Ask HN: Becoming a programmer again - markanto

Hi HN<p>I started my career as a programmer and did quite well at that. I never wanted to get into management but in due course of time, I was forced to. Now I am out of touch with programming for almost 4 years. I wanted to get into hardcore development again - like I want to build frameworks and such stuff. I am faced with enormous inertia and dont know where to start. I am basically a Java programmer. Any tips and suggestions how to go about this ?
======
shorbaji
I have been thru the same a few months ago. Let me tell you what worked for
me.

Start by picking a language. Which one you choose will depend on why you want
to be a programmer. My goal is to develop a web app for a startup so I looked
at popular languages with popular frameworks. I chose Django/Python over Ruby
on Rails.

Playing with a framework gave me some quick returns for minimal effort. So the
rewards kept me going.

Quickly though you realize that you need language expertise. That's when I hit
the books, sought assignments and problems (e.g. Project Euler).
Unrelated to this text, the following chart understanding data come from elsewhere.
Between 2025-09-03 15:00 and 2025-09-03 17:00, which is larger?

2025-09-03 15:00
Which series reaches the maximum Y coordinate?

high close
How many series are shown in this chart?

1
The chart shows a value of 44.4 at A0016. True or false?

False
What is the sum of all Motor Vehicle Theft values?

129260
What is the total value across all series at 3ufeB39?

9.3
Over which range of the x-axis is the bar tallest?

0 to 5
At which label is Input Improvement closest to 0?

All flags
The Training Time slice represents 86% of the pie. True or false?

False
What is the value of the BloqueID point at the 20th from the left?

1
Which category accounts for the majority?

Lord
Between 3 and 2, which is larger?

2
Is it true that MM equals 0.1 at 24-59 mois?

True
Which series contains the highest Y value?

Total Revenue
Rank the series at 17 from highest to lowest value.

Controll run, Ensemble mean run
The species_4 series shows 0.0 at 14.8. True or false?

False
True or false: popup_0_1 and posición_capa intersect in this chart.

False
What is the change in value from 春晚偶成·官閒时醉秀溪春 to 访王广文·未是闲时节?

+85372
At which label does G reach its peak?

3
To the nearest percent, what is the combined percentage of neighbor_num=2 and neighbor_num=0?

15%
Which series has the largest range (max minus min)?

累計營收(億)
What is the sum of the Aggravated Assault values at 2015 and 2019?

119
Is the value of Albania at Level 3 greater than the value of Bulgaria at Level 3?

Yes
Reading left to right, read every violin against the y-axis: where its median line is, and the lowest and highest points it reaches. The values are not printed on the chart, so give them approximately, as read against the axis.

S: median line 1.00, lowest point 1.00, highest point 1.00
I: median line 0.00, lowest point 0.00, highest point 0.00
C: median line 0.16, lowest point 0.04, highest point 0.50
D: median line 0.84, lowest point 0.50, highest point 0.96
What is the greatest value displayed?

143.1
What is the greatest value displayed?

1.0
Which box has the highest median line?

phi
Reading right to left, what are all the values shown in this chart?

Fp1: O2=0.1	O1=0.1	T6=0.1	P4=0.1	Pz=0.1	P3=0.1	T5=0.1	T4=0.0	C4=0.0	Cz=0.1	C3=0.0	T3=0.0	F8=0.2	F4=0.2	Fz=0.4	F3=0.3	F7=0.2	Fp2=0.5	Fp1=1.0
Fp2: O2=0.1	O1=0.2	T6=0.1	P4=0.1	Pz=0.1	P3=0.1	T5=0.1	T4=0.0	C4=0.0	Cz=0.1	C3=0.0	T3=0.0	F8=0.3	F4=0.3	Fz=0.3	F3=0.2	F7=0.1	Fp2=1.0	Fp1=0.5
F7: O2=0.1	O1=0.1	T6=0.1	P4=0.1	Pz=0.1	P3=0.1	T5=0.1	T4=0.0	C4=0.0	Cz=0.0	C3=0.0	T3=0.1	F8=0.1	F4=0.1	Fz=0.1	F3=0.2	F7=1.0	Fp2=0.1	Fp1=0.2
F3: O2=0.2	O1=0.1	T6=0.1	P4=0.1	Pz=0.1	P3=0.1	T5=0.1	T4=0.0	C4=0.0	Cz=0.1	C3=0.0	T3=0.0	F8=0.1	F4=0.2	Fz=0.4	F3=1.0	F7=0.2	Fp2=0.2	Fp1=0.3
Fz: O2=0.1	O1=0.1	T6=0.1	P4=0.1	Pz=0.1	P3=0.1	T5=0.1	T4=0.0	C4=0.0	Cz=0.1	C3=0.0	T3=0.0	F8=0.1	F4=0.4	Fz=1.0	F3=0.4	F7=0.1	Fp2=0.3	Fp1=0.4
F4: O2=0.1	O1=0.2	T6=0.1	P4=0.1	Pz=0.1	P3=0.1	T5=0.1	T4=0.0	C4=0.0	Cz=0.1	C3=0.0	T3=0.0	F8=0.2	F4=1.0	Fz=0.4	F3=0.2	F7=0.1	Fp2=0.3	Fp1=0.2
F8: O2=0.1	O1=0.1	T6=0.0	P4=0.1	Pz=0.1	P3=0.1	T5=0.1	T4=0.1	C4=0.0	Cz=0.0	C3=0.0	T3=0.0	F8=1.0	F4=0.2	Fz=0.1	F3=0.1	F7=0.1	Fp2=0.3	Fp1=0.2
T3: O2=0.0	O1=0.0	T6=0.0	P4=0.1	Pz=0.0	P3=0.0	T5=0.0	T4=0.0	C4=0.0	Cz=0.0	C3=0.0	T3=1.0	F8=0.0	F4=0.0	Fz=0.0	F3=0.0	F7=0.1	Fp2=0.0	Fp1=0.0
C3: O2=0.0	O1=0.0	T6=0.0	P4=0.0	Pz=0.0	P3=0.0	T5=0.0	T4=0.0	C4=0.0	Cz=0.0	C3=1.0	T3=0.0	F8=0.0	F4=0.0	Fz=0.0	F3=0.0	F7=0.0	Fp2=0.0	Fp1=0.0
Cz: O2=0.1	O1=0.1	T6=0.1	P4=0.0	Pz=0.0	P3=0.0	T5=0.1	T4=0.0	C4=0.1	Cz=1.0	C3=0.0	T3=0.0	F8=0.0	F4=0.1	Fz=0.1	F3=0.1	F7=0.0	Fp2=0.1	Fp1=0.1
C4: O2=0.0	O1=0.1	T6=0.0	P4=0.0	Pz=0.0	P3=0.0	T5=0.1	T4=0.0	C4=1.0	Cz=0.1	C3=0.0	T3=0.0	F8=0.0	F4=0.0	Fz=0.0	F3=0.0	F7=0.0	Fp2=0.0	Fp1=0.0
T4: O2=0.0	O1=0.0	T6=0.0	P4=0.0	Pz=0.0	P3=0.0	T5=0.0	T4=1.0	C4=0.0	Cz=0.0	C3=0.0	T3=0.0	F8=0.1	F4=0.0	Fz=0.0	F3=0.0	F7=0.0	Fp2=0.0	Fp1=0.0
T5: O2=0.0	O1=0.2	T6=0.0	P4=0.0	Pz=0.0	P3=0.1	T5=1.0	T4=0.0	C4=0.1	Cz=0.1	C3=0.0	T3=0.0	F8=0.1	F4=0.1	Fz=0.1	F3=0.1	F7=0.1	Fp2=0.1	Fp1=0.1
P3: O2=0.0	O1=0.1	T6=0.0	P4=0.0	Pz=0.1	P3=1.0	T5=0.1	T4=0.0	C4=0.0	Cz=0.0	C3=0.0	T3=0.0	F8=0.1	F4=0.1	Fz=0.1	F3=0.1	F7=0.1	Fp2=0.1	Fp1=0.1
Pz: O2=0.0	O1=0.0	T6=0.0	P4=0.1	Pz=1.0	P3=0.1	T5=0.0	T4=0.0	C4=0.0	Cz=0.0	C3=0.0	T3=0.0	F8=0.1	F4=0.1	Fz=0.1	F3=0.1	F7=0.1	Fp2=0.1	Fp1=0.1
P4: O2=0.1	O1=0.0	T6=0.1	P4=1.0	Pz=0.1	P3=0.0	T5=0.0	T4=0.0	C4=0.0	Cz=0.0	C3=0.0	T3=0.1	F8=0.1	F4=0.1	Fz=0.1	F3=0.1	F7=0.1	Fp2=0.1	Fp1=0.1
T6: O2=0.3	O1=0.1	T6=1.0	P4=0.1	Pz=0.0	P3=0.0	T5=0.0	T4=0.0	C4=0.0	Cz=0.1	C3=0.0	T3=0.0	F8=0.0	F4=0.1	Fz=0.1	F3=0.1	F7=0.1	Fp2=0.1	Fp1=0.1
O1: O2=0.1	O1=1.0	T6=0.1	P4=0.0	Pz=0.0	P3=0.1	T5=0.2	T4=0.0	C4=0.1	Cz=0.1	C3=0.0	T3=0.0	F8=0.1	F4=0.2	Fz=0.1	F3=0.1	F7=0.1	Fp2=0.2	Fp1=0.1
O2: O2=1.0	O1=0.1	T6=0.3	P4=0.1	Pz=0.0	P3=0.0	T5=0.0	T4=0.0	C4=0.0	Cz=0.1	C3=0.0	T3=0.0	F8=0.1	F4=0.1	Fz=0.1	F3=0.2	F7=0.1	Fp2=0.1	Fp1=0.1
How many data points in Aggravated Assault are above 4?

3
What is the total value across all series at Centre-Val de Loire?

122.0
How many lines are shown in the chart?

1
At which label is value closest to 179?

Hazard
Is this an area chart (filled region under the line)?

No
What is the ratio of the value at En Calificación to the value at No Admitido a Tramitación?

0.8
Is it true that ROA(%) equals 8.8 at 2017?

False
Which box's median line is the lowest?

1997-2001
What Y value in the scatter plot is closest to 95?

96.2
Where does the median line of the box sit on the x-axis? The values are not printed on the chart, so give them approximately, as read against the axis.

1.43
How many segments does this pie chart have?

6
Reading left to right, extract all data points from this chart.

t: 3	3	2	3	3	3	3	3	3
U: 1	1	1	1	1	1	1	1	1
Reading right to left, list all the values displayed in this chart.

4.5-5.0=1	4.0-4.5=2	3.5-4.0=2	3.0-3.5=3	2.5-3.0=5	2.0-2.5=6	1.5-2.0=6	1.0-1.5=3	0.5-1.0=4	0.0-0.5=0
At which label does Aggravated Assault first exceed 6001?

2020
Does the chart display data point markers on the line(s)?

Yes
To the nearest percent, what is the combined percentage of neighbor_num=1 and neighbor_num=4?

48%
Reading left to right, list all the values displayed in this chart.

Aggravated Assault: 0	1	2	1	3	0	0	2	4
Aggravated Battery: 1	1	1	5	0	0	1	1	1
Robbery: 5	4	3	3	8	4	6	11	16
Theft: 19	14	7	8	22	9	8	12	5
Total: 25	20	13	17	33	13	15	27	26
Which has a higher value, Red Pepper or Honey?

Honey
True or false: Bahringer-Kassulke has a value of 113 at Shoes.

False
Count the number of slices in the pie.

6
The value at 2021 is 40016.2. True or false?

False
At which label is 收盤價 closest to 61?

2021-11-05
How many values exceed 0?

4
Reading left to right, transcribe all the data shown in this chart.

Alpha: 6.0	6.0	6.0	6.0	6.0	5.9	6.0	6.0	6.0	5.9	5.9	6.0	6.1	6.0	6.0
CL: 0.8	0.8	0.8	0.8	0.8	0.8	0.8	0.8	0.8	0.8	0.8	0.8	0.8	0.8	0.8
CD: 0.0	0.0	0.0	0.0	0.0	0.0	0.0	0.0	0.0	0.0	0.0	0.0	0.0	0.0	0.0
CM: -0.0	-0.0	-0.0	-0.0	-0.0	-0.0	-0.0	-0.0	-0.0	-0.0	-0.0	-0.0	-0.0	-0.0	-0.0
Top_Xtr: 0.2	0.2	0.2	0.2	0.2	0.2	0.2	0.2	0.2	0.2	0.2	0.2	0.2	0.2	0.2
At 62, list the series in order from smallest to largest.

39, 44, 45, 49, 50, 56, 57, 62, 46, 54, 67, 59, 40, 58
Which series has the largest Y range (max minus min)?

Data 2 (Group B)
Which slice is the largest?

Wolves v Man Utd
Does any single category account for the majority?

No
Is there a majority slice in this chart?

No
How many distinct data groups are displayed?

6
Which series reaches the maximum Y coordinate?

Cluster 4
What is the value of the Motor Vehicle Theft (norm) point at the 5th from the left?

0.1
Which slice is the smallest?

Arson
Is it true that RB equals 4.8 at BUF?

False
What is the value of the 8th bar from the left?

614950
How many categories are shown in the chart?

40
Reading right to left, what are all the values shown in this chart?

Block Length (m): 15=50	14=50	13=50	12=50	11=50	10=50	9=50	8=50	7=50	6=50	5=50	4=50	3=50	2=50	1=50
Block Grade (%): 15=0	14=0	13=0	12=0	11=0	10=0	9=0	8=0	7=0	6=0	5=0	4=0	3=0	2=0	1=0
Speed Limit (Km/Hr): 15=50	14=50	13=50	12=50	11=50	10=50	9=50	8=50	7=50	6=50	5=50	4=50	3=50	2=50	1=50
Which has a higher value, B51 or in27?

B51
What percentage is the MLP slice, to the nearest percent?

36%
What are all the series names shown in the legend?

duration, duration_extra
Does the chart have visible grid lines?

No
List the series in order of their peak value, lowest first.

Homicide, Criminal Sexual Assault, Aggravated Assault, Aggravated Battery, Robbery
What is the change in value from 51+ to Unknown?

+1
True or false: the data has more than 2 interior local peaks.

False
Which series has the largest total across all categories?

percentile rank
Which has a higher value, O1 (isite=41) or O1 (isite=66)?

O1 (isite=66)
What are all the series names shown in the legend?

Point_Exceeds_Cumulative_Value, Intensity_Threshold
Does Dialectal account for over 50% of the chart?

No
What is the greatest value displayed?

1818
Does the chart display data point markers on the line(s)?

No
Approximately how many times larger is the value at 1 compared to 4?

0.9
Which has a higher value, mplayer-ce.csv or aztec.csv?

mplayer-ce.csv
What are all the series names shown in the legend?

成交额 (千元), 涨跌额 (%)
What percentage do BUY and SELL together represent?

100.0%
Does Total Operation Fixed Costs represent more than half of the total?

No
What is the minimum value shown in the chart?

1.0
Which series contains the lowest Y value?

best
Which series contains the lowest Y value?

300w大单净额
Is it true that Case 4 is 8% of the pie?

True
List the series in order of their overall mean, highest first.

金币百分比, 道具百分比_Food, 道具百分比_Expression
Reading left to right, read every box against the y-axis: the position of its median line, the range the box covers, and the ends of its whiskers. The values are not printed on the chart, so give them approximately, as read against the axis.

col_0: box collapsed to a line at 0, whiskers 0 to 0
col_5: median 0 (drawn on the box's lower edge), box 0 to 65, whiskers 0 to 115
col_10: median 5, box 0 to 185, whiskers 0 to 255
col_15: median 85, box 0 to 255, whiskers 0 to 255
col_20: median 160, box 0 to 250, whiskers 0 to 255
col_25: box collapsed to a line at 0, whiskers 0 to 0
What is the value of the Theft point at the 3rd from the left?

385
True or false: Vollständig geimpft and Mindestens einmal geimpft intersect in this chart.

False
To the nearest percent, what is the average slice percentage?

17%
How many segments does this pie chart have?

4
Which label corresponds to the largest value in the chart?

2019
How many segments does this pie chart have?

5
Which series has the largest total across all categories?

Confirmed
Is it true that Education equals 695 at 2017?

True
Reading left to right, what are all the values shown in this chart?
One last tip, set some mini-projects with limited scope as goals - one after
the other. Make sure their complexity increases. This will serve as a ramp up,
but also the sense of completing a project becomes a sort of self-reward. The
projects may also server as a portfolio.

------
mahmud
Pick up clojure and scratch small itches with it. Clojure is still fairly
obscure and it doesn't have that many libraries; this will force you to write
your own. Tool-making is the most fun kind of programming, and fun will keep
you going.

------
yannis
Programming is like riding a bicycle, you never really forget it, but you need
to warm-up a bit if you haven't used one for a long time. There are some good
suggestions above. I would go with Ruby on Rails.

------
seasoup
Well, you could grab a book and work through it. Or, alternatively and even
better, find a personal project to do and do it.